■ Materials provided:

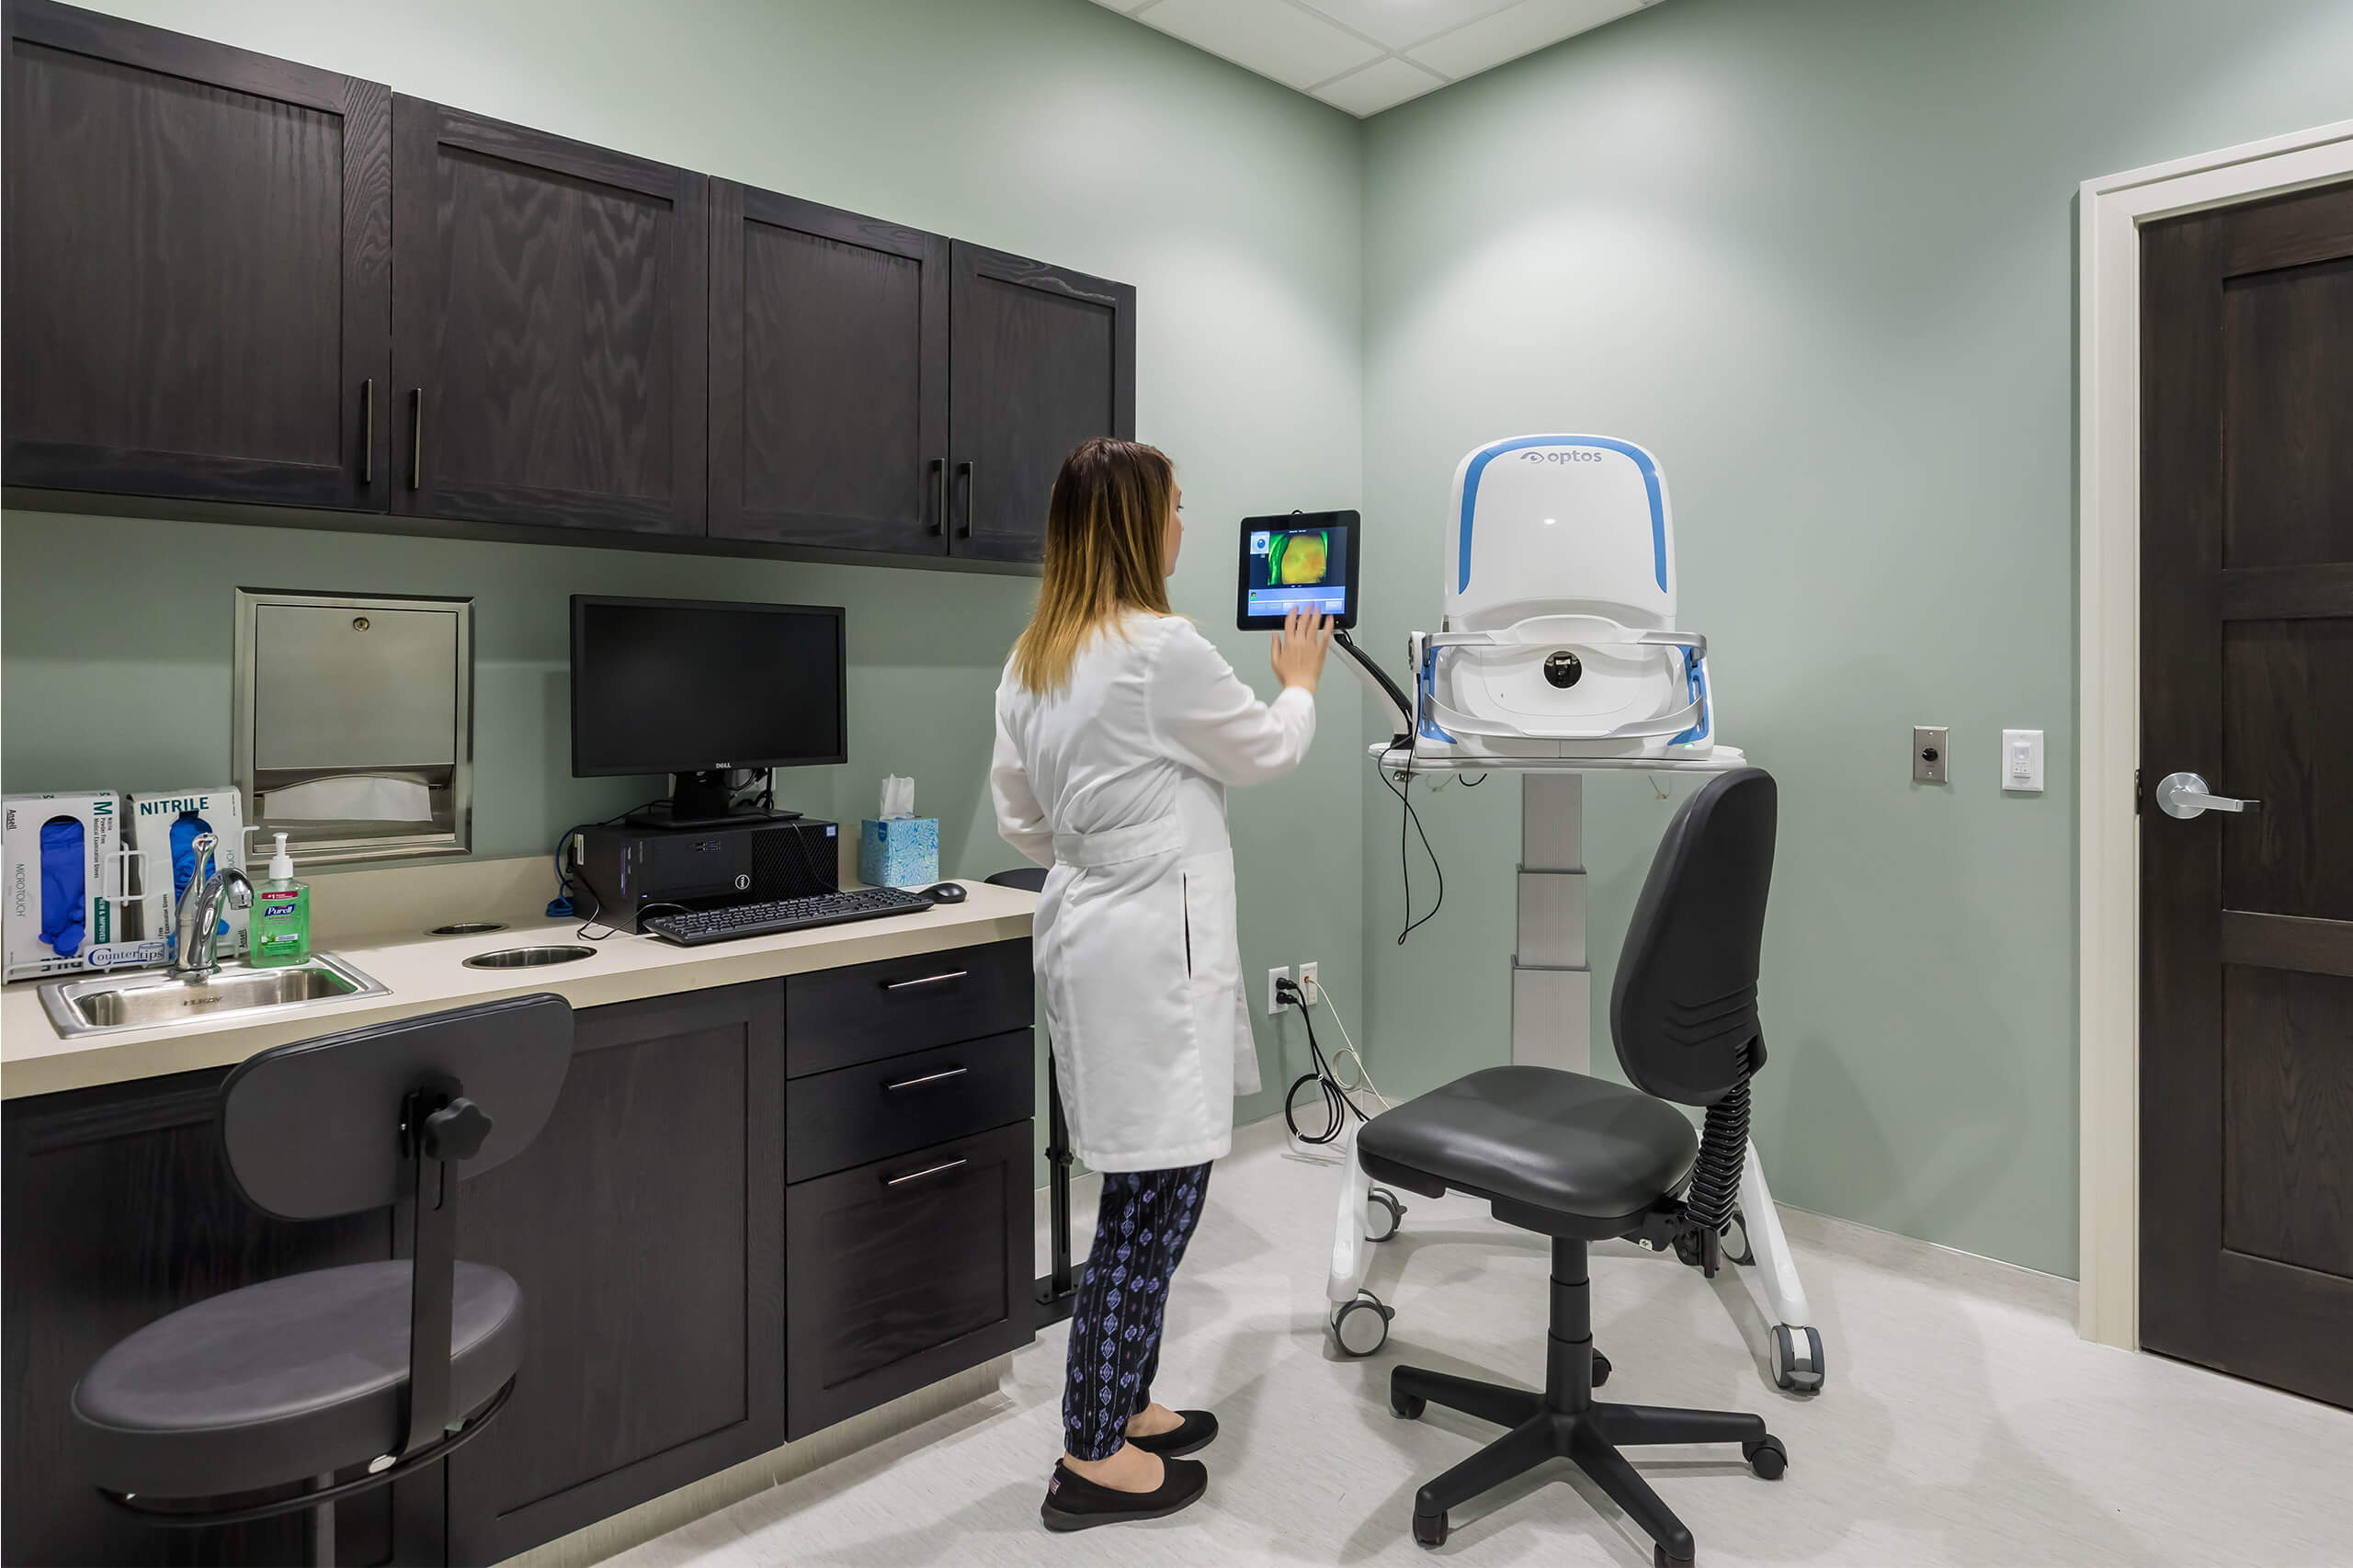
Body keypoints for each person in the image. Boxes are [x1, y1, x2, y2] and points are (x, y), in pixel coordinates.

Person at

...

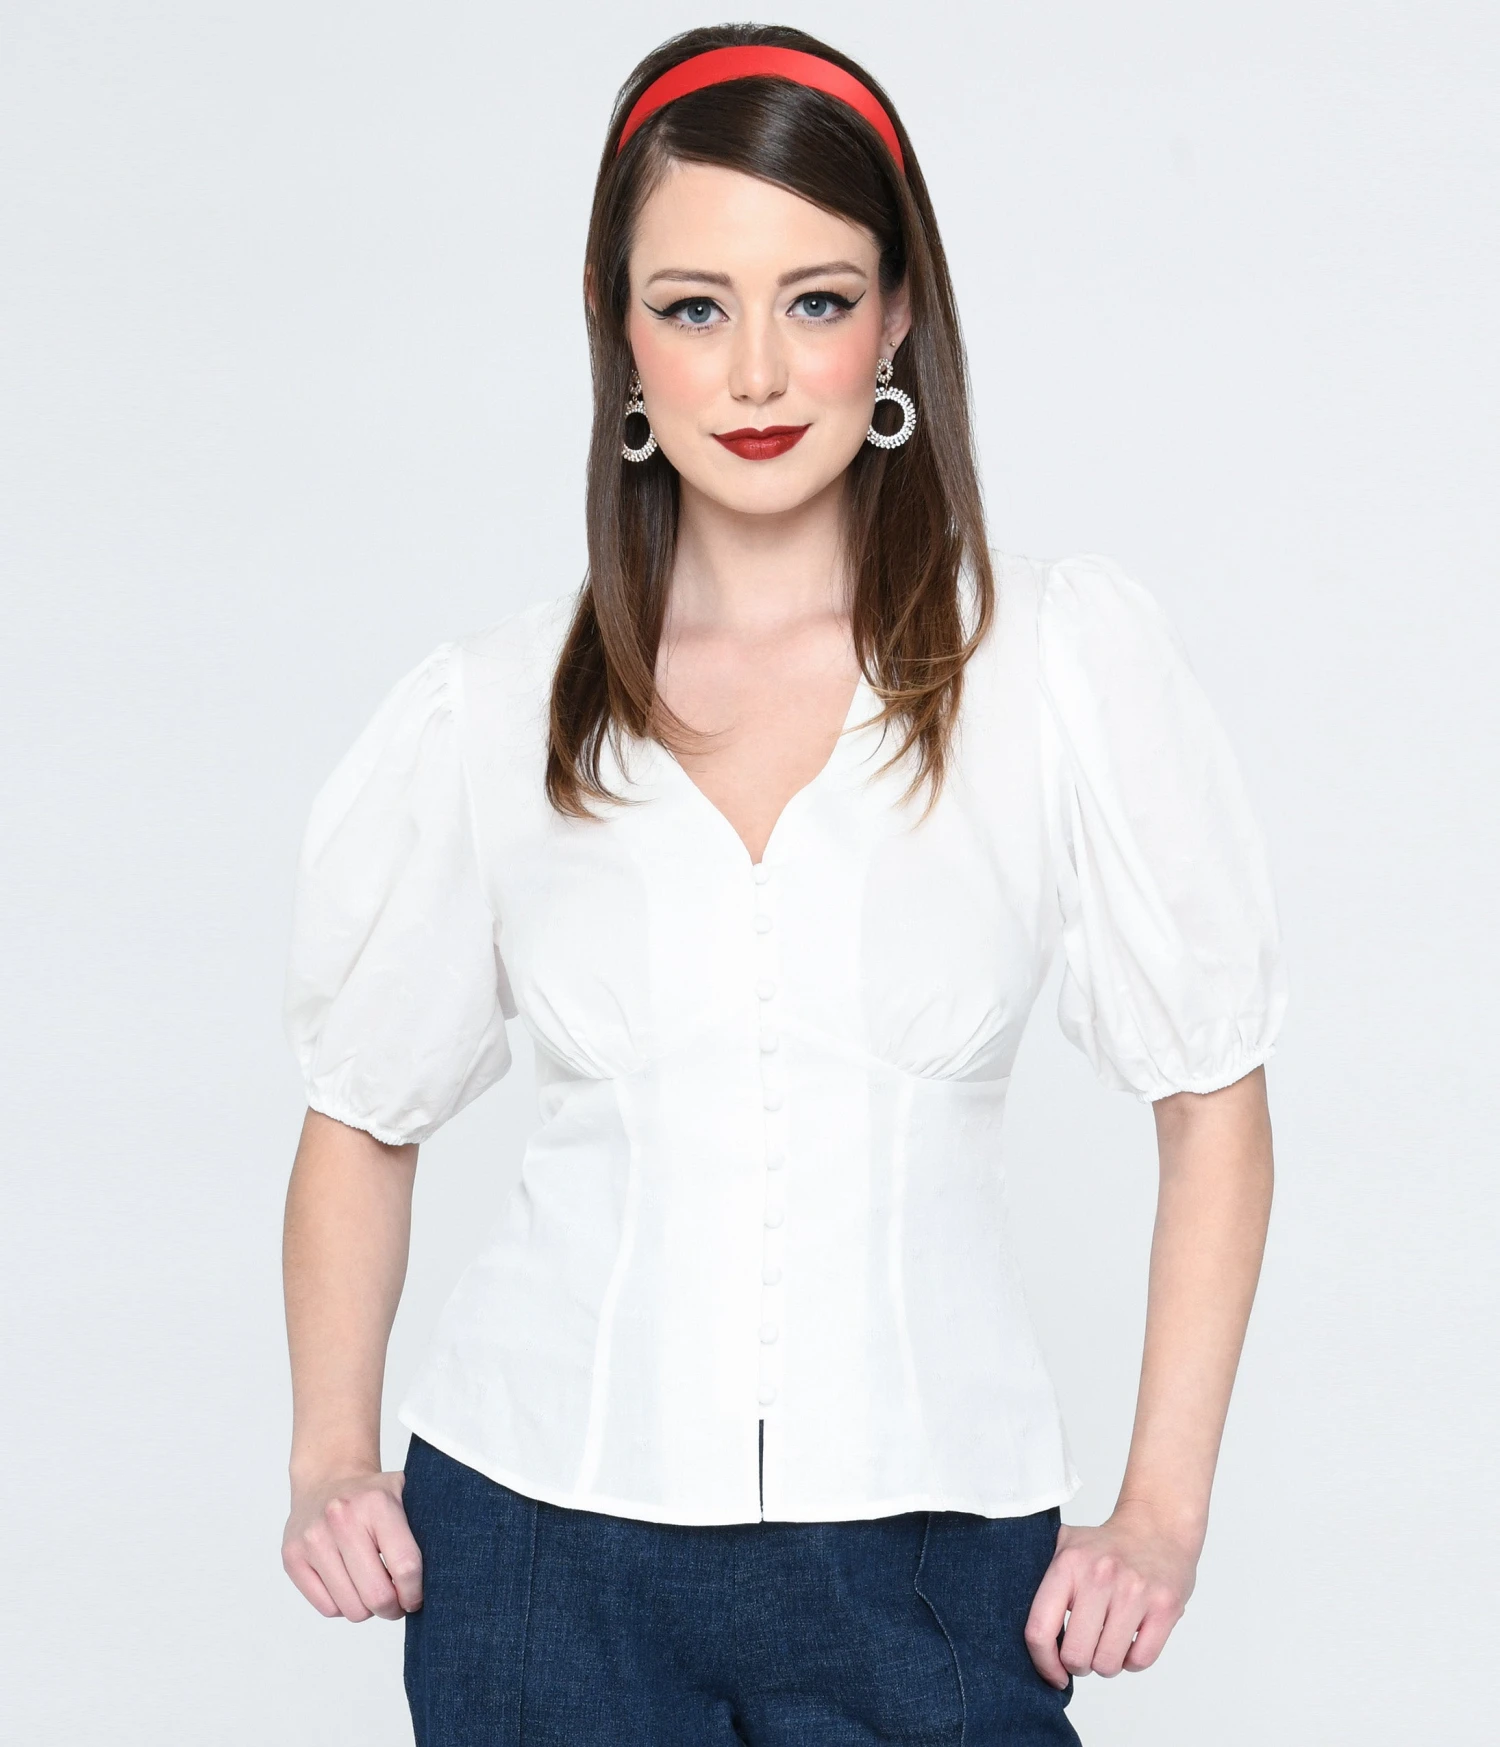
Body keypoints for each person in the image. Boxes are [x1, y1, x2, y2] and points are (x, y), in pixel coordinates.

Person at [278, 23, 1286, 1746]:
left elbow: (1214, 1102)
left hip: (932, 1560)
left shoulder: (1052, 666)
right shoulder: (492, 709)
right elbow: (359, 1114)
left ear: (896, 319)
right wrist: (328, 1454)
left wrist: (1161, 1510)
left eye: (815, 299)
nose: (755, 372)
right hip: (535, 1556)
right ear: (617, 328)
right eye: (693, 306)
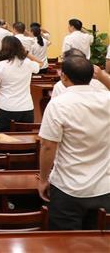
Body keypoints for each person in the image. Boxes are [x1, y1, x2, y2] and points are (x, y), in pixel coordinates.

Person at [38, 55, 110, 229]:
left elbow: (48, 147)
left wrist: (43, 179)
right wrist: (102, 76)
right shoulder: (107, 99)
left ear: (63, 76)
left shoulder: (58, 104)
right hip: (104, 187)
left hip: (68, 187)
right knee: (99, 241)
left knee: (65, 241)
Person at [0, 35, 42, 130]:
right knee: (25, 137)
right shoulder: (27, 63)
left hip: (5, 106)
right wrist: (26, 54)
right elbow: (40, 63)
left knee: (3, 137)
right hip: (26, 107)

■ Work required: Look for the string "wrist" in the data above and return every line that has it.

■ Answer space:
right wrist: (328, 1454)
left wrist: (1161, 1510)
left wrist: (43, 179)
right wrist: (102, 76)
right wrist: (26, 54)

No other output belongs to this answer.